Ostinatamente convinto com’ero a non usare nessun tipo di paternalismo nei confronti degli ospiti del centro – per me i migranti non sono mai povere vittime di un destino sfortunato, ma persone che orgogliosamente combattono per una vita migliore – con quel tipo di ragazze la cosa conflagrava ulteriormente in una tensione nevrotica infinita: l’uso costante del corpo di cui parla Lavinia era usato come un simulacro di seduzione che non rimandava a me come individuo (in realtà non mi sentivo neanche visto, come persona) ma a una mia funzione e a una costellazione di valori dove il potere e la gerarchia contano più di ogni altra cosa. Esattamente quello che non volevo io, insomma.

Ba: è opportuno considerare che questo tipo di dinamica è stato presente anche in Europa e in Italia. Sono molte le storie sovrapponibili, soprattutto fino agli anni ’70. La questione femminile e razziale appartiene a tutte e tutti ed è un problema che non può restare senza soluzione.

Lavinia: Non abbiamo formule magiche ma possiamo formarci e informare in ogni modo possibile. Partire proprio dall’idea che l’intersezionalità, come approccio, ci aiuta a mettere a fuoco la situazione problematica complessa, che non è trattabile in maniera separata: la subordinazione di classe sociale, la questione di genere e la questione razziale non possono essere disgiunte. È un processo lungo che riguarda scelte educative profonde, un cambiamento di paradigma radicale, una consapevolezza della necessaria sfida culturale.
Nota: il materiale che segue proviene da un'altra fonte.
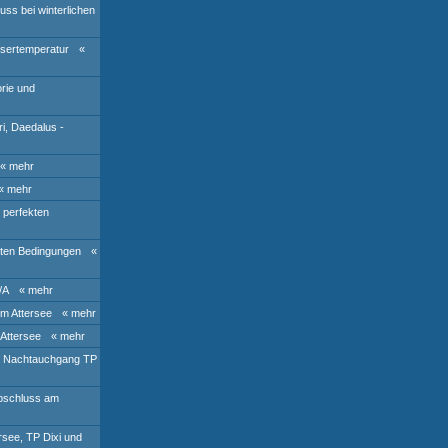
ss bei winterlichen
ssertemperatur
«
rie und
i, Daedalus -
« mehr
« mehr
 perfekten
ften Bedingungen
«
/A
« mehr
m Attersee
« mehr
Attersee
« mehr
d Nachtauchgang TP
abschluss am
rsee, TP Dixi und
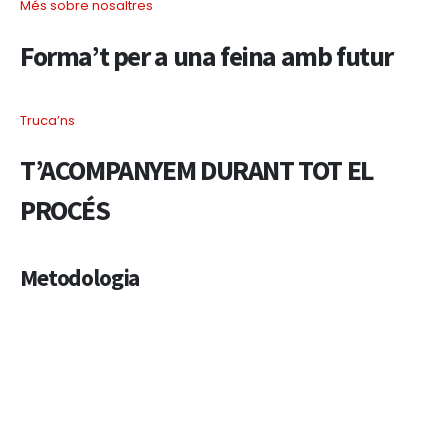
Més sobre nosaltres
Forma’t per a una feina amb futur
Truca’ns
T’ACOMPANYEM DURANT TOT EL
PROCÉS
Metodologia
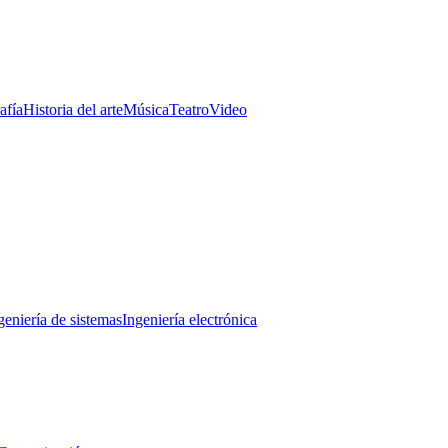
afía
Historia del arte
Música
Teatro
Video
geniería de sistemas
Ingeniería electrónica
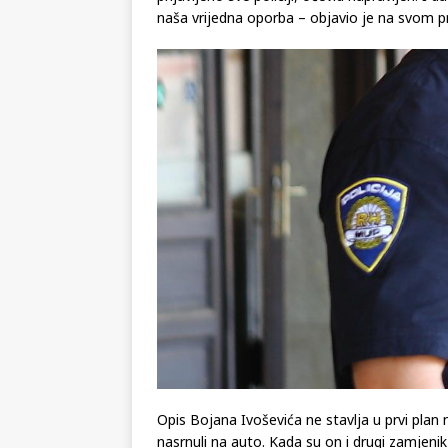
naša vrijedna oporba – objavio je na svom p
Opis Bojana Ivoševića ne stavlja u prvi plan 
nasrnuli na auto. Kada su on i drugi zamjenik i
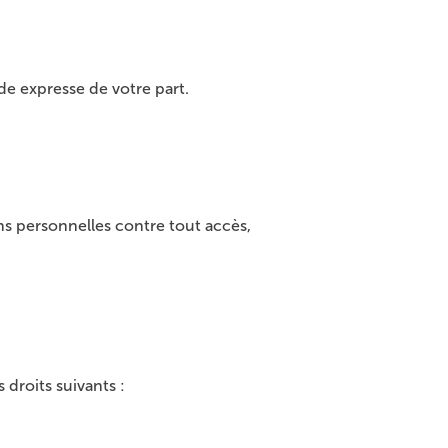
de expresse de votre part.
s personnelles contre tout accès,
droits suivants :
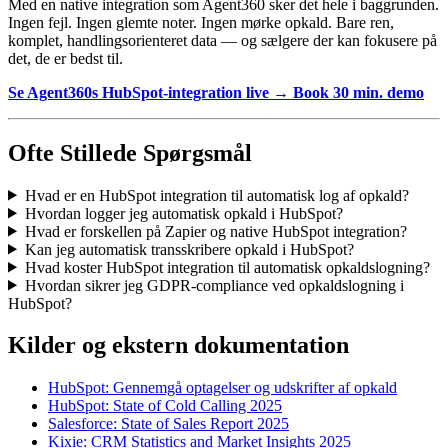
Med en native integration som Agent360 sker det hele i baggrunden.
Ingen fejl. Ingen glemte noter. Ingen mørke opkald. Bare ren,
komplet, handlingsorienteret data — og sælgere der kan fokusere på
det, de er bedst til.
Se Agent360s HubSpot-integration live → Book 30 min. demo
Ofte Stillede Spørgsmål
Hvad er en HubSpot integration til automatisk log af opkald?
Hvordan logger jeg automatisk opkald i HubSpot?
Hvad er forskellen på Zapier og native HubSpot integration?
Kan jeg automatisk transskribere opkald i HubSpot?
Hvad koster HubSpot integration til automatisk opkaldslogning?
Hvordan sikrer jeg GDPR-compliance ved opkaldslogning i
HubSpot?
Kilder og ekstern dokumentation
HubSpot: Gennemgå optagelser og udskrifter af opkald
HubSpot: State of Cold Calling 2025
Salesforce: State of Sales Report 2025
Kixie: CRM Statistics and Market Insights 2025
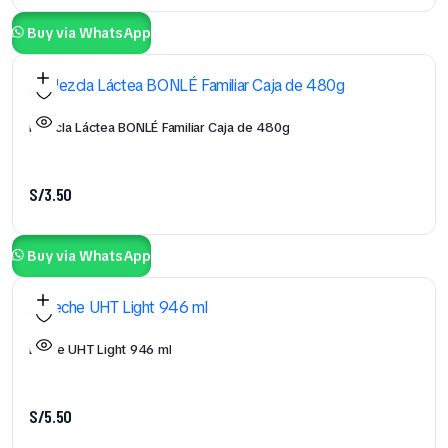
Buy via WhatsApp
Mezcla Láctea BONLÉ Familiar Caja de 480g
S/
3.50
Buy via WhatsApp
Leche UHT Light 946 ml
S/
5.50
Carlo: Le questioni razziali, di genere e di classe appartengono a tutte e tutti. E questo mi sembra un ottimo punto di partenza per iniziare a smettere di dividere gli schieramenti sulla base di razza, genere e classe: tanto più che quei tre termini si rivelano inadeguati a descrivere la realtà odierna. È un po’ difficile definire in termini razziali i figli della società multietnica, i 2G e il meticciato culturale, così come le categorie maschile e femminile si rivelano sempre più inadeguate (nella loro assoluta polarità) ad accogliere diverse identità che in quella polarità non si riconoscono, e tra i nuovi poveri si nascondono figure come le partite IVA che nella vecchia rappresentazione delle classi sociali non troverebbero neanche posto.
Forse l’unica divisione possibile è proprio tra chi vuole cambiare le cose e chi difende lo status quo e il sistema attuale: e la differenza come al solito la fa il come.